For more information on Jesse Zalatan, click here.
Abstract: GSK3β is a multifunctional kinase that phosphorylates β-catenin in the Wnt signaling network and acts on other protein targets in response to distinct cellular signals. GSK3β and β-catenin both bind the Axin scaffold protein, which could play a role in specifically regulating GSK3β signaling within the Wnt pathway. To determine how Axin regulates GSK3β activity, we biochemically reconstituted GSK3β-catalyzed reactions in vitro and quantitatively measured reaction rates in the presence and absence of Axin. Contrary to prior reports, we find that Axin produces a modest, 2-fold enhancement of the rate of phosphorylation of β-catenin. We can find conditions where Axin produces a substantially larger increase in observed rates, but this effect arises from an unexpected oligomerization event.
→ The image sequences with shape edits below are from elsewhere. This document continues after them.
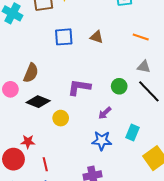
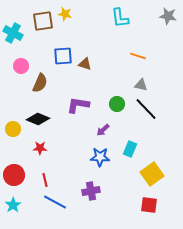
brown triangle: (97, 37) -> (85, 64), moved
brown semicircle: (31, 73) -> (40, 83), moved
pink circle: (10, 89) -> (21, 66), moved
yellow circle: (61, 118) -> (13, 129), moved
red star: (28, 142) -> (40, 148), moved

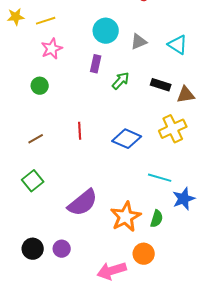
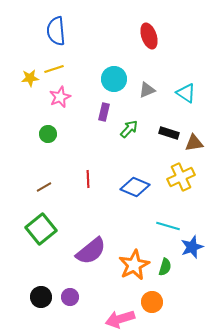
yellow star: (16, 17) -> (30, 78), moved
green square: (33, 181) -> (41, 229), size x1.4

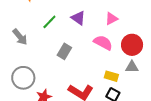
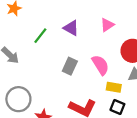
pink semicircle: (103, 43) -> (100, 65), moved, turned 36
gray rectangle: (64, 51) -> (70, 66), moved

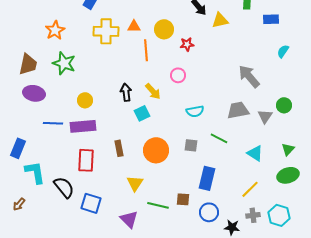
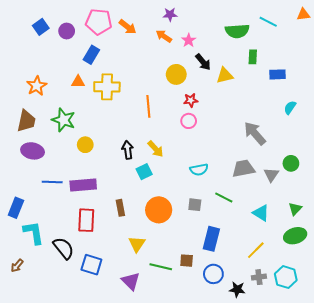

At high concentrations of GSK3β, an inactive, oligomeric complex of GSK3β and β-catenin accumulates, and Axin prevents the formation of this inactive complex. No corresponding inactive complex forms in the GSK3β reaction with CREB, a non-Wnt pathway substrate, and Axin actually decreases the rate of CREB phosphorylation. These results prompt a reassessment of the molecular function of Axin in Wnt signaling. While Axin does preferentially enhance GSK3β activity towards β-catenin, this effect does not arise from tethering, and our revised mechanistic model does not fully explain how different GSK3β-dependent signaling events are insulated from each other in vivo. Other Wnt pathway proteins may have important and as-yet-unrecognized roles in regulating and modulating GSK3β activity towards β-catenin without affecting other GSK3β targets. More generally, the chaperone-like behavior of Axin reinforces an emerging trend that scaffold proteins are more complex than simple binding platforms and can regulate kinase activity through a diverse set of mechanisms.